Certainly, the average SELECT, INSERT or UPDATE isn't going to get into such 
details, and where type issues arise, surely JDBC has something to teach us.

>> and probably a dozen more.
>
>I think this highlights that there are two separate portability issues.
>
>1) Ability to execute queries on the database and return results
>
>2) The queries themselves

This is exactly the point I was referring to. Even JDBC doesn't do too much 
about (2) despite enforcing certain standard syntax for things like stored 
procedure invocation.

>DB-API does a good job, IMHO, on point 1, once you get a connection
>object. If we were doing another version, I'd standardize connect by
>ditching connection *strings* for connection *parameters* (host, user,
>passwd are pretty universal) and keyword arguments for anything else.

Arguably, everything should be a keyword argument. People keep going on 
about "explicit being better than implicit", so let's enforce that.

As for the paramstyle, I would suggest standardising on one style just like 
JDBC. Some people might miss their favourite style, but the benefits of not 
having to encode an extra abstraction layer over every statement invocation are 
just too great. Besides, I'm tempted to think that the use of %s as a 
paramstyle confuses beginners - they might start to think of parameters as 
being equivalent to string substitutions, which they are not.

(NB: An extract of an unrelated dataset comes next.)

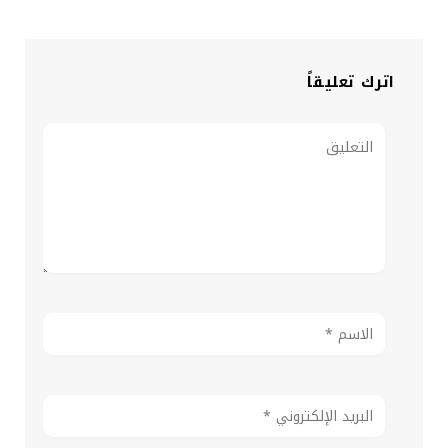
اترك تعليقاً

>DB-API doesn't do much for point 2, nor was it ever intended to. It
>doesn't even require that SQL be passed to .execute. That, perhaps,
>should be a job for the SQL-API, which doesn't exist, but could be an
>additional layer on top of DB-API. Indeed, this could be a fairly
>standard wrapper/proxy class for a connection object which is extended
>as needed with mixins for various implementations (DB-API modules) which
>actually constructs SQL statements.

This is much harder than doing the relatively minor improvements described 
above, and I would argue that if someone really wants their queries to work 
everywhere, then they should pay special attention to that themselves 
(configuring their database systems as much as possible, as stated above). 
However, this view should *not* obstruct the other work from going ahead, 
especially since a number of people have expressed their discontent with the 
current situation.

Paul